We begin by characterizing the formation of the Confederate diaspora, tracking migrants, including former slaveholders, and their occupational choices outside the South from 1870 to 1900. We show that these migrants often went west, settling in nascent communities throughout the frontier where in- stitutions were relatively weak and cultural norms not yet deeply ingrained. At destination, Southern migrants sorted into positions of authority—judges, lawyers, public administration, police, and clergy— much more so than other residents, including migrants from elsewhere. Such choices went beyond a broader sorting into high-status occupations and was especially strong for migrants from slaveholding households in the antebellum South, who often assumed leadership roles in newly incorporated areas.

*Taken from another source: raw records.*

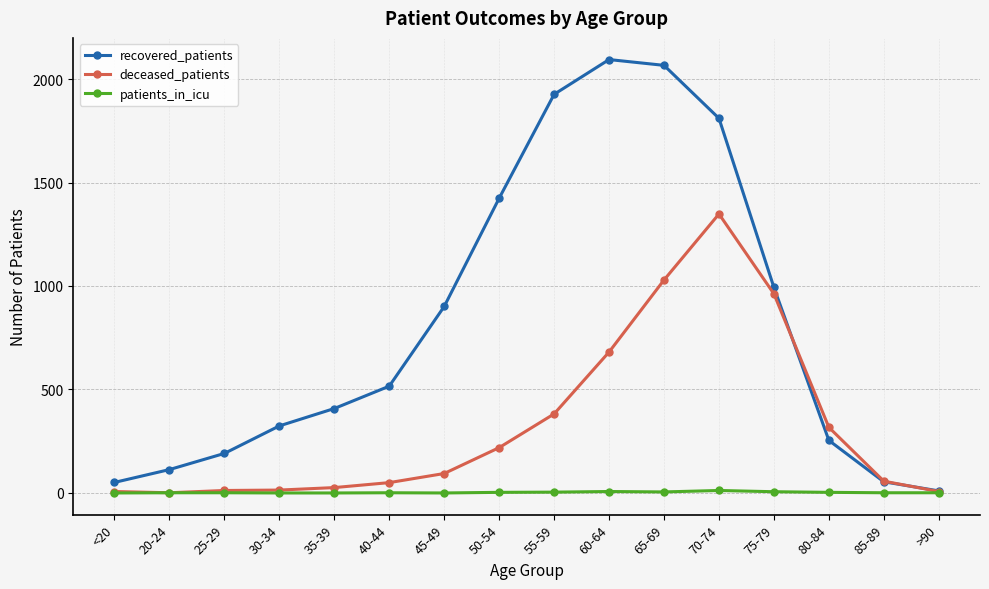

What is the sum of all recovered_patients values?

13135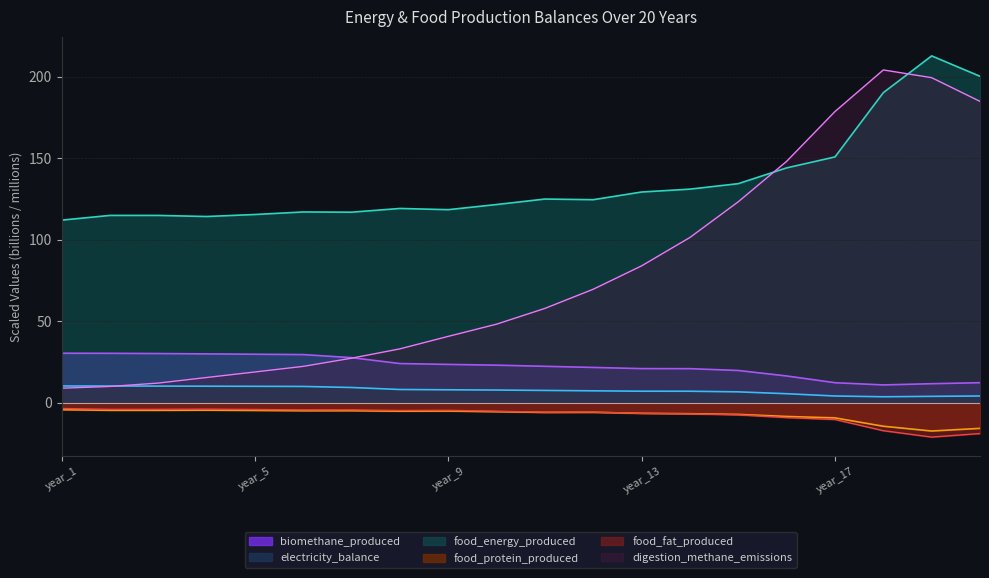

What is the difference between the food_protein_produced values at year_3 and year_17?

4.7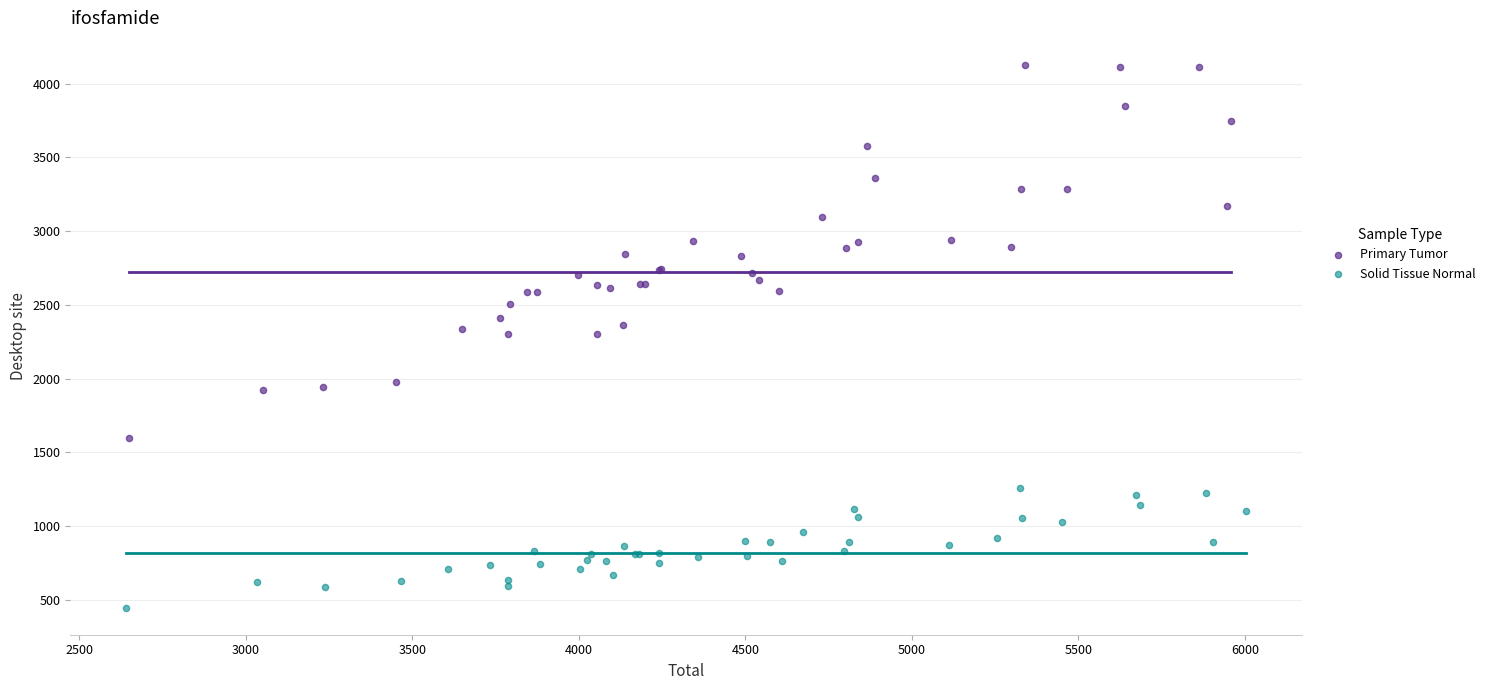

Which series has the largest Y range (max minus min)?

Primary Tumor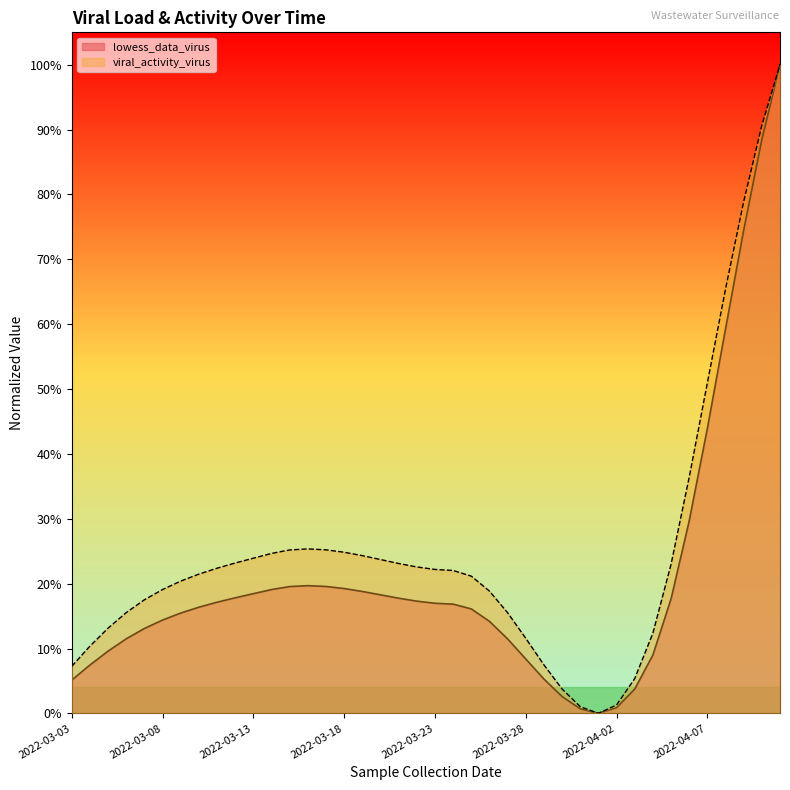

Rank the series by their average value, from highest to lowest.

viral_activity_virus, lowess_data_virus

Next, we show how the diaspora brought symbolic and material expressions of Confederate culture throughout the country by the early 20th century. We focus on four outcomes: (i) Confederate memo- rialization (e.g., monuments, place names), (ii) UDC chapters, (iii) KKK chapters, and (iv) lynchings of Black people. Together, these measures capture a process, described by historians of the postbellum U.S., in which Southern whites mobilized grievances and engaged in racial terror in order to recreate the social and economic hierarchies of the old South. We aim to identify a causal impact of the diaspora in catalyzing this process beyond the South. We develop a shift-share instrumental variable (SSIV) frame- work to isolate exogenous county-level variation in exposure to postbellum Southern white migration through 1900. Our SSIV combines historical migrant networks outside the South as of 1870, at the dawn of the postbellum period (shares), with predicted migration flows out of the South from 1870 to 1900 (shifts). Conditional on the population share of Southern-born whites in 1870, our SSIV estimates identify the distinct influence of the Confederate diaspora forged between 1870 and 1900.